At 3.30pm we went back outside to learn how to cross-country ski in the dark by the light of our head torches!! First Lynda had us shoosh along the practice track that she had laid out without poles as she insisted that it was easier to learn the footwork without the poles. Woo hoo, rather astonishingly this was something that I picked up more quickly than Bernie. In fact, Lynda even told me that my technique was very good. Imagine that! I only had one little forward trip which I was able to recover from really easily. On the other hand Bernie fell quite heavily three times and struggled to get upright again. He also managed to knock his head torch off
and had Lynda picking up after him to help him get set to continue.
Next we introduced the poles and off we went around the practice track again. This time I didn't fall over at all. Bernie had another fall - even with the poles to help maintain his balance! I think that, in part at least, the problem could be that Bernie can actually downhill ski whereas I am absolutely rubbish at it. Because I have no downhill technique to speak of, I think I was able to pick up the cross-country technique more easily.
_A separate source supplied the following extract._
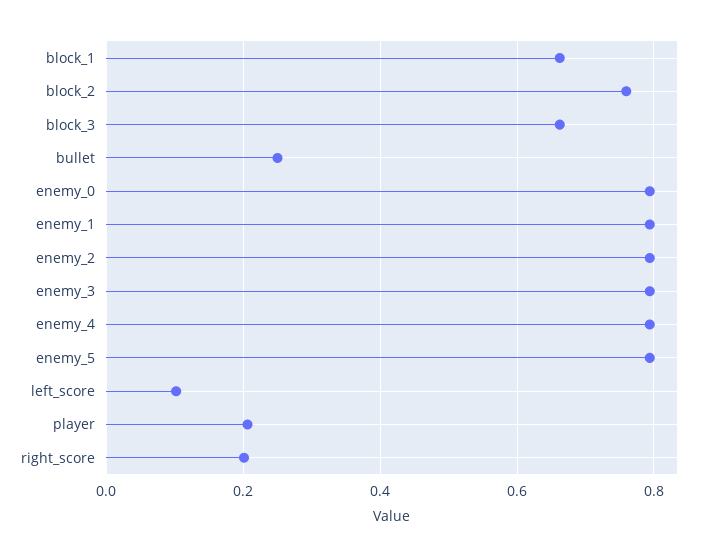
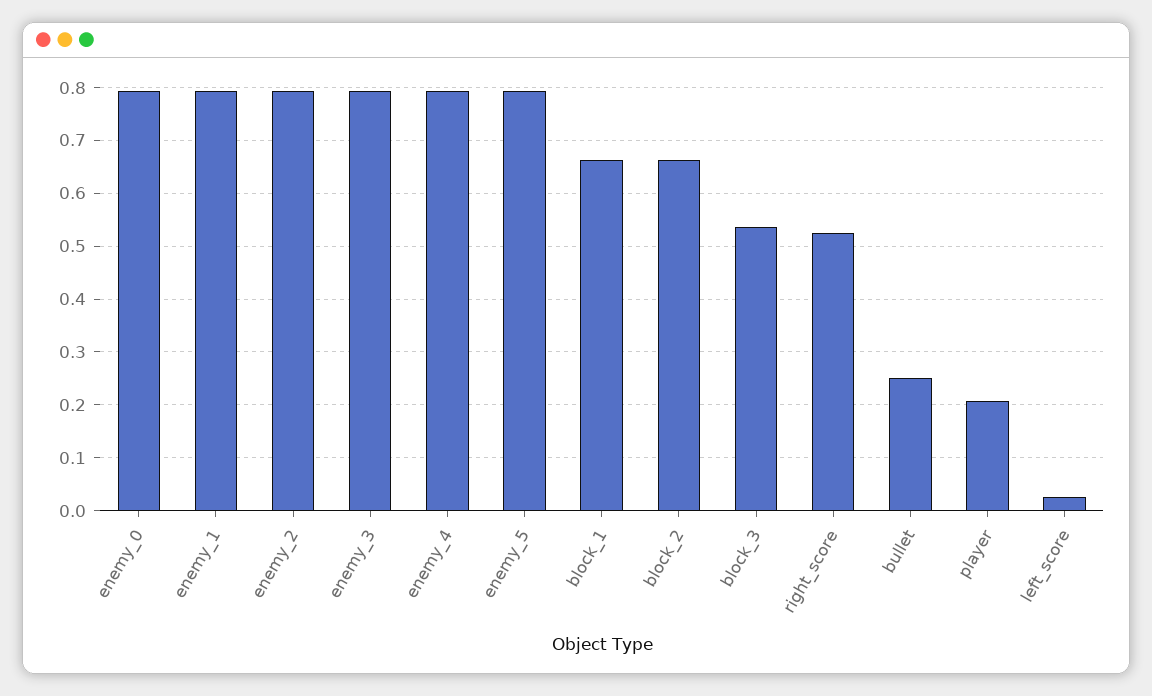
block_2: 0.76 -> 0.66
block_3: 0.66 -> 0.54
left_score: 0.1 -> 0.02
right_score: 0.2 -> 0.52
Anyway, we set off on one more circuit of the practice track and, just when it seemed that Bernie might be getting the hang of it, he fell over again!! After our three circuits of the track we packed it in with Lynda encouraging us to try out the track along the Lake's shoreline tomorrow on our own. When we got back inside I was really surprised to see that we had been outside for an hour.
We were sitting in our room to rest and recover until dinner time when there was a knock on our door about 5.20pm. Lynda told
us that Toni had just rung to say that the Northern Lights were ON!! We told Lynda that we would get our gear on and be straight out. Well, as straight out as you can be when you have to put on so many layers of clothing!! It was well worth the effort of getting back into our gear because the sky was full of the Aurora Borealis. So much so that we hardly knew where to look let alone where to point our cameras with a 180 degree arc of lights stretching from behind the hotel to the other side of the lake. Totally AWESOME! Between us we took about 300 photos in an hour!
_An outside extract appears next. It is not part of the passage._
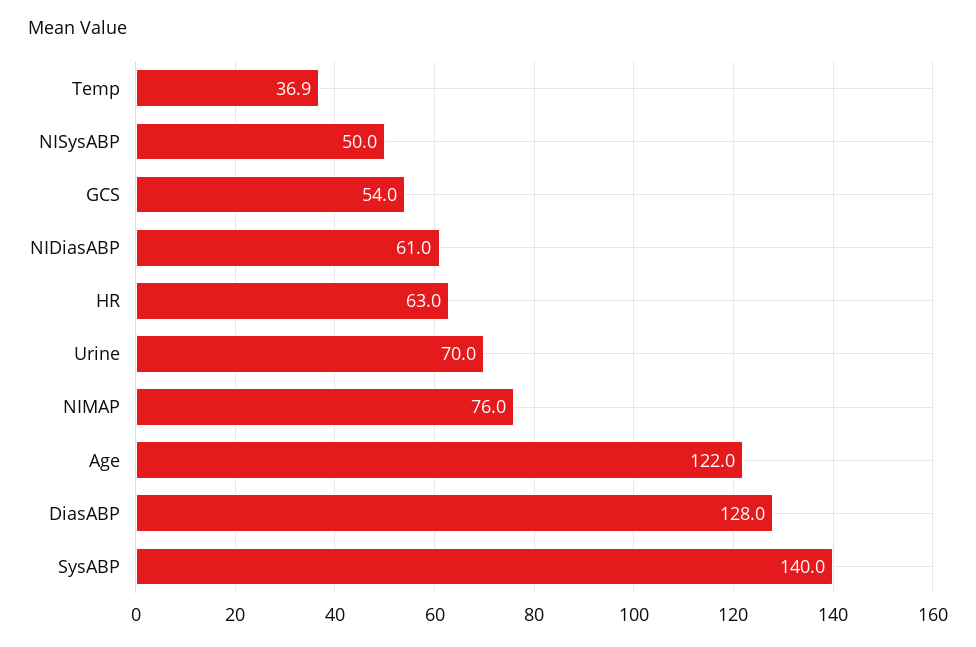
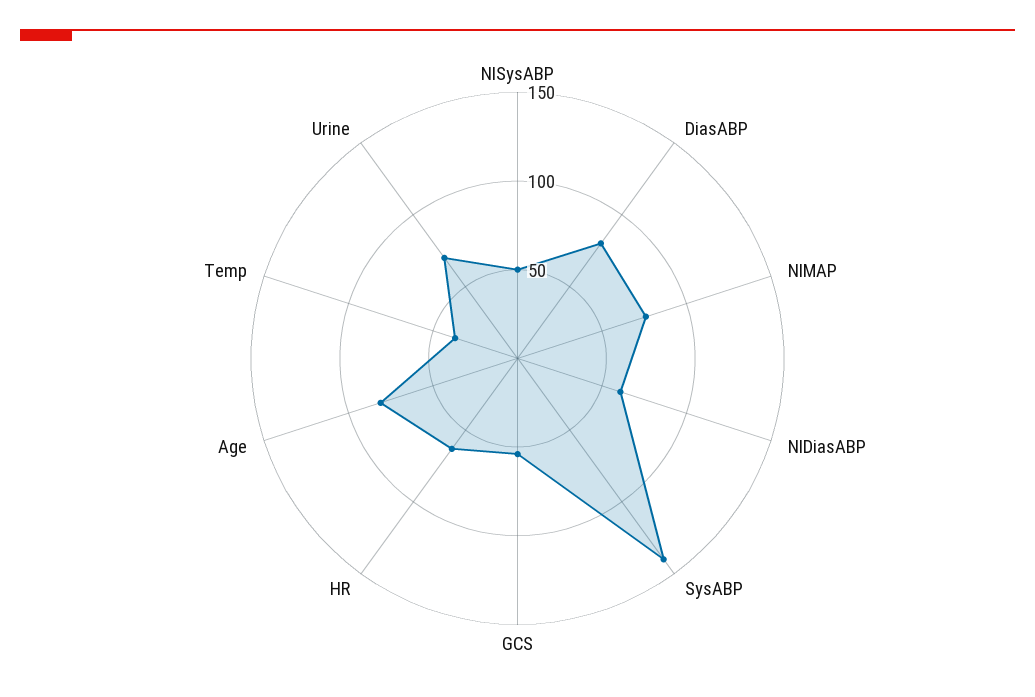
Age: 122 -> 80
DiasABP: 128 -> 80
After an hour the sky started to quieten a bit so we went inside for dinner at 7.00pm. Toni told us that it is important to eat and rest to help your body cope with the cold so, while it was tempting to stay out watching the lights, we thought that we should go in for a little while.
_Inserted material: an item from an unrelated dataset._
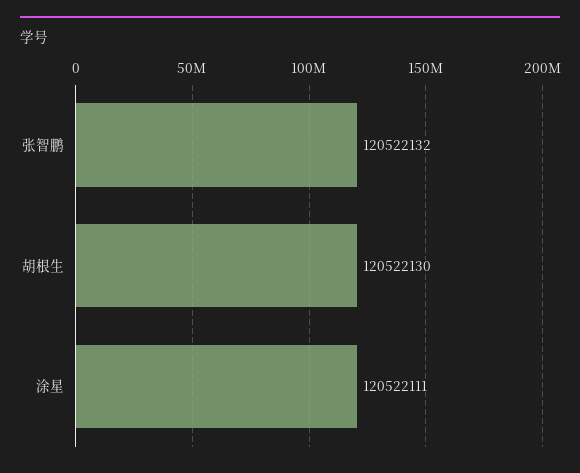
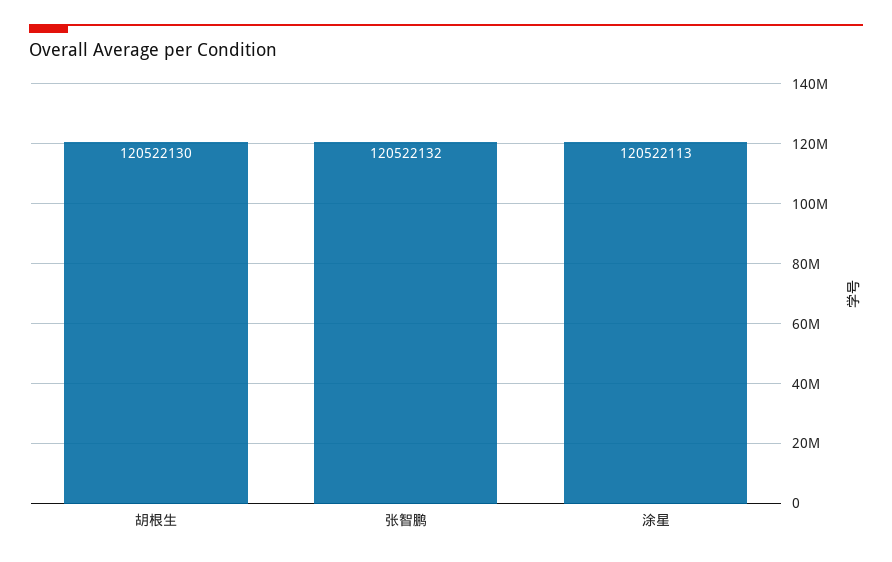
涂星: 120522111 -> 120522113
Pretty much straight after dinner we layered up again. Because it was still around 20 below, and we hoped to be out for
a while photographing the aurora, under my onesie I had Merino leggings and fleece pants, three pairs of socks, a long-sleeved Merino T-shirt, a short-sleeved Merino T-shirt, a Merino jumper and my duck-down jacket, a Merino neck warmer and ... three hats!Unfortunately, after putting on all of those layers, we went back outside to find the sky covered with cloud and zero auroral activity visible; in fact, we could barely see the moon!! Bugger.
We came back in and stripped off. You just cannot be inside with all of those layers on because the hotel's central heating is lovely and warm. About 9.00pm Bernie popped his head out to see what the weather was doing. Now it was snowing so no chance of seeing any auroral activity. This was very disappointing because the auroral forecast was for moderate to high activity. Unfortunately the meteorological forecast was cloudy with snow showers. So, with the auroral and weather forecasts unaligned for good aurora viewing we had an early night. We were very happy with the viewing that we had earlier, more activity tonight just would have been a bonus.